Saved entries
===

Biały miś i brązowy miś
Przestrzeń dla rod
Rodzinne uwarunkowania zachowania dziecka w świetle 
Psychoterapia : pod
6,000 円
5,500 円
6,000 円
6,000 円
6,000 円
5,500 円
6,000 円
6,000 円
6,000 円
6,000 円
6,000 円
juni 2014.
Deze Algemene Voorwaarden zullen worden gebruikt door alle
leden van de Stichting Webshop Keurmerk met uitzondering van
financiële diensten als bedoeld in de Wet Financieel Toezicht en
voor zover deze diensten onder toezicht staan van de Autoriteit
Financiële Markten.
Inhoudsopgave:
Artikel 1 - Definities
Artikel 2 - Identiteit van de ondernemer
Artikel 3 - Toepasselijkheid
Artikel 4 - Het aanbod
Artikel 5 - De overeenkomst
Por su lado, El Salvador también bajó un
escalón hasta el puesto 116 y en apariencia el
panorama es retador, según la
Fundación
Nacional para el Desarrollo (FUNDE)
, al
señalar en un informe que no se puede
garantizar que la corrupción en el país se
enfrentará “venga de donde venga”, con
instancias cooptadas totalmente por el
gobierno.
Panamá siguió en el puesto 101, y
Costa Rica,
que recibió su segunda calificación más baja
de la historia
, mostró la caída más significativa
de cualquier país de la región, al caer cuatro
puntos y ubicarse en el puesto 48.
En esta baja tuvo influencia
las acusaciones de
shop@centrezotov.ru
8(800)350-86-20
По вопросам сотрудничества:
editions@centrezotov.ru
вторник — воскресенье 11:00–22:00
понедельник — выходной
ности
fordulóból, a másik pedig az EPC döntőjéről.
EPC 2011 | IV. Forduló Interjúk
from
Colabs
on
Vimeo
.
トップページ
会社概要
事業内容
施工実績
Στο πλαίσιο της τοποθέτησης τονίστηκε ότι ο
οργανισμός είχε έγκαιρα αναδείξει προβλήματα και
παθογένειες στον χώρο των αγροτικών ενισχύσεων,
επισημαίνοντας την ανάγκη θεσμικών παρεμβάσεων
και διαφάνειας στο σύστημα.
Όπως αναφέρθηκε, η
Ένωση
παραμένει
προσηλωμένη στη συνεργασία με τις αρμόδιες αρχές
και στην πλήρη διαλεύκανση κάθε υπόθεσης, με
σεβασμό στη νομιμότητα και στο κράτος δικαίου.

===

[Assignment]: Please reproduce every record shown above, exactly as written.

[Solved exercise]:
Biały miś i brązowy miś
Przestrzeń dla rod
Rodzinne uwarunkowania zachowania dziecka w świetle 
Psychoterapia : pod
6,000 円
5,500 円
6,000 円
6,000 円
6,000 円
5,500 円
6,000 円
6,000 円
6,000 円
6,000 円
6,000 円
juni 2014.
Deze Algemene Voorwaarden zullen worden gebruikt door alle
leden van de Stichting Webshop Keurmerk met uitzondering van
financiële diensten als bedoeld in de Wet Financieel Toezicht en
voor zover deze diensten onder toezicht staan van de Autoriteit
Financiële Markten.
Inhoudsopgave:
Artikel 1 - Definities
Artikel 2 - Identiteit van de ondernemer
Artikel 3 - Toepasselijkheid
Artikel 4 - Het aanbod
Artikel 5 - De overeenkomst
Por su lado, El Salvador también bajó un
escalón hasta el puesto 116 y en apariencia el
panorama es retador, según la
Fundación
Nacional para el Desarrollo (FUNDE)
, al
señalar en un informe que no se puede
garantizar que la corrupción en el país se
enfrentará “venga de donde venga”, con
instancias cooptadas totalmente por el
gobierno.
Panamá siguió en el puesto 101, y
Costa Rica,
que recibió su segunda calificación más baja
de la historia
, mostró la caída más significativa
de cualquier país de la región, al caer cuatro
puntos y ubicarse en el puesto 48.
En esta baja tuvo influencia
las acusaciones de
shop@centrezotov.ru
8(800)350-86-20
По вопросам сотрудничества:
editions@centrezotov.ru
вторник — воскресенье 11:00–22:00
понедельник — выходной
ности
fordulóból, a másik pedig az EPC döntőjéről.
EPC 2011 | IV. Forduló Interjúk
from
Colabs
on
Vimeo
.
トップページ
会社概要
事業内容
施工実績
Στο πλαίσιο της τοποθέτησης τονίστηκε ότι ο
οργανισμός είχε έγκαιρα αναδείξει προβλήματα και
παθογένειες στον χώρο των αγροτικών ενισχύσεων,
επισημαίνοντας την ανάγκη θεσμικών παρεμβάσεων
και διαφάνειας στο σύστημα.
Όπως αναφέρθηκε, η
Ένωση
παραμένει
προσηλωμένη στη συνεργασία με τις αρμόδιες αρχές
και στην πλήρη διαλεύκανση κάθε υπόθεσης, με
σεβασμό στη νομιμότητα και στο κράτος δικαίου.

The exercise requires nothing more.